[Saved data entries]
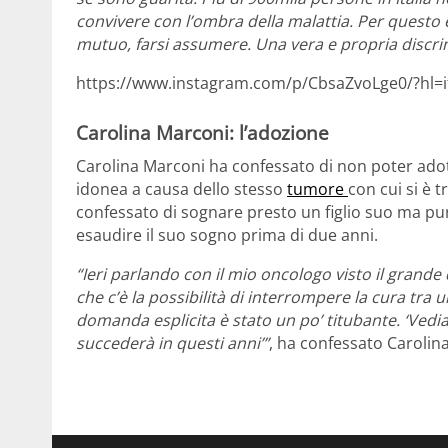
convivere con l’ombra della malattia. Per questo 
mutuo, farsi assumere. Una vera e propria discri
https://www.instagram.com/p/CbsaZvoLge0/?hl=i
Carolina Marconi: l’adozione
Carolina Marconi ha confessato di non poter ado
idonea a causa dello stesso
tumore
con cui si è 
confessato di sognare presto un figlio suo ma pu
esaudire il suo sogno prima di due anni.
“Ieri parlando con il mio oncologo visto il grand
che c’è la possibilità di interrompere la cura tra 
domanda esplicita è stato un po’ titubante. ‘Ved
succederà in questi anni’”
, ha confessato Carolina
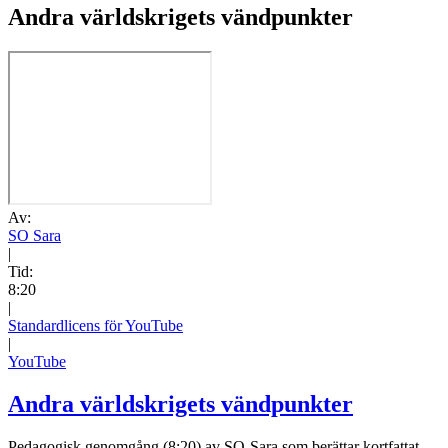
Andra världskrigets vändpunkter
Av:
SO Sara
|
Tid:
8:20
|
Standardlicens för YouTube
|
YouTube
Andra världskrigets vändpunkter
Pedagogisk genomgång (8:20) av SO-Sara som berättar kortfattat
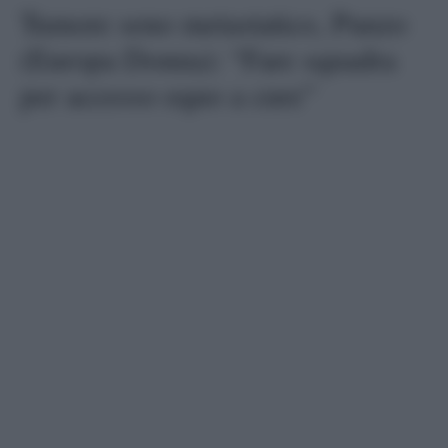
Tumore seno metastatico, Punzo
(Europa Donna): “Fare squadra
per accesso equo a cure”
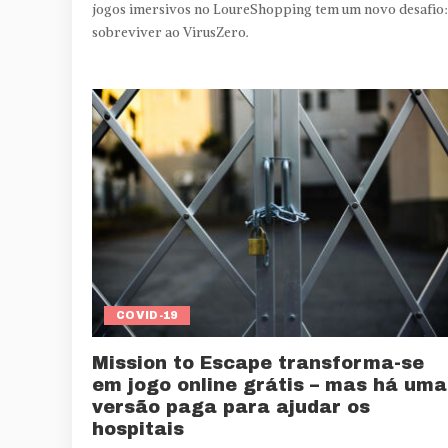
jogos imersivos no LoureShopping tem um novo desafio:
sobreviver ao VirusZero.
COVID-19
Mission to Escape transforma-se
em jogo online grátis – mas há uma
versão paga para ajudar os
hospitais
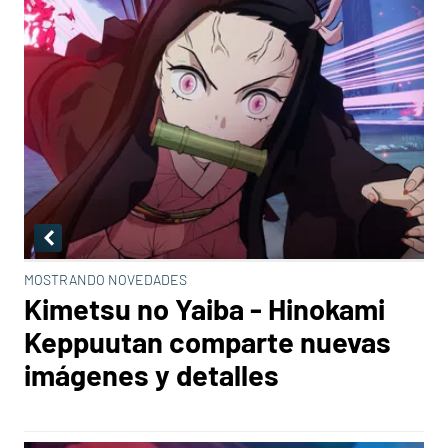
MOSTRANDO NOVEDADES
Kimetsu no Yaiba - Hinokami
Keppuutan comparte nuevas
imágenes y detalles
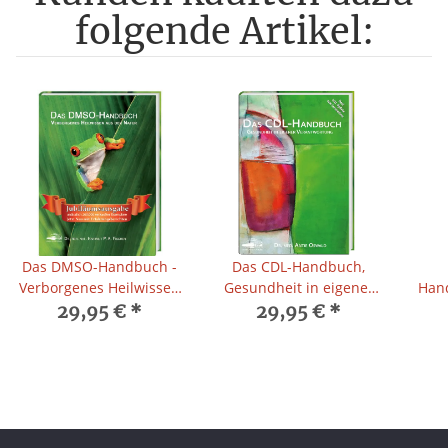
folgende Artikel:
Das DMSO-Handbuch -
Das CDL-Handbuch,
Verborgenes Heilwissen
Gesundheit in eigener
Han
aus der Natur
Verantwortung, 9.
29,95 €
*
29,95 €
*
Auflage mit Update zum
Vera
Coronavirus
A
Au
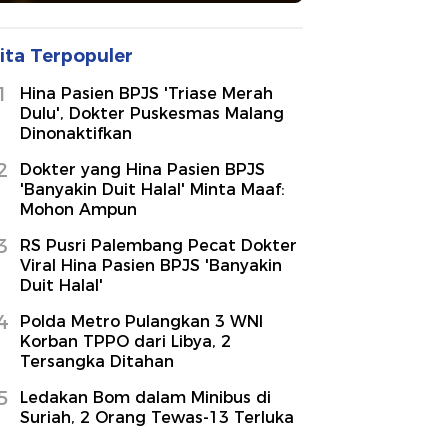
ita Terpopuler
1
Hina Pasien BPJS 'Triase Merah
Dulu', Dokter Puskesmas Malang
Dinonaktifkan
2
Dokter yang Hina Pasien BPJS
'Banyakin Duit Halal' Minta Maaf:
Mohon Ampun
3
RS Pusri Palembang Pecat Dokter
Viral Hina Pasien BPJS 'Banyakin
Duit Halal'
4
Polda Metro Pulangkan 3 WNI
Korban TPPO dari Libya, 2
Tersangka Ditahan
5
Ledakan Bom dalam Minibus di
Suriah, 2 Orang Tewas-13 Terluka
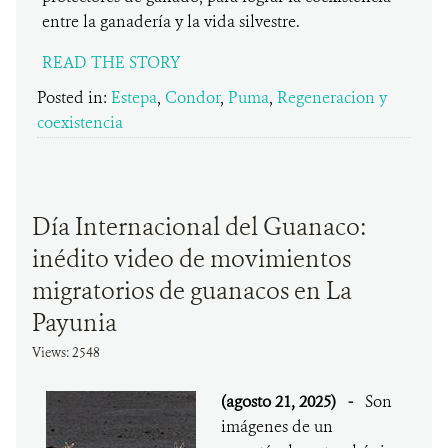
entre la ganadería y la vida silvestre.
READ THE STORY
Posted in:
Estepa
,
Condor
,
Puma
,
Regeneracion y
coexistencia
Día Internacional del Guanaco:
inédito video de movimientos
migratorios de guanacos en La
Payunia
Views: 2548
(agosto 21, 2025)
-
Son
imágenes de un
* * *
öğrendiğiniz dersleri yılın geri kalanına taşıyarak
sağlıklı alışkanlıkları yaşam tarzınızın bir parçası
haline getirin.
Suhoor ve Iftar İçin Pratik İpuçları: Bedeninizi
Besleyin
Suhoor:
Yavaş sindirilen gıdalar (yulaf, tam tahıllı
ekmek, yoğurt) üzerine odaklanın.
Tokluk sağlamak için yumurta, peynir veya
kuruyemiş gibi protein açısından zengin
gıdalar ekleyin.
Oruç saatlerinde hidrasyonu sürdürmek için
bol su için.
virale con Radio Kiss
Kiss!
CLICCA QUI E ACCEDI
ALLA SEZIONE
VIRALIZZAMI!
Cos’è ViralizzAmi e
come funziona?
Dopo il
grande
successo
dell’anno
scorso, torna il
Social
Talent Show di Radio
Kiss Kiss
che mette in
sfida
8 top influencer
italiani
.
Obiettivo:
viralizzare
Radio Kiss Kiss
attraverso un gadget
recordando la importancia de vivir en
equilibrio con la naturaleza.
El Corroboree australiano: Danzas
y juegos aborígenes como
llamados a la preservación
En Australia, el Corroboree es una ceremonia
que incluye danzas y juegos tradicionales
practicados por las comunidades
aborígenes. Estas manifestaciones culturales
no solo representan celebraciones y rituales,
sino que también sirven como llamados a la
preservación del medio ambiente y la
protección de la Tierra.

_WORK INSTRUCTION_.
Search the entries above for the string "Corroboree". Copy each line that holds it.

_RESULT FOR THIS EXERCISE_.
El Corroboree australiano: Danzas
En Australia, el Corroboree es una ceremonia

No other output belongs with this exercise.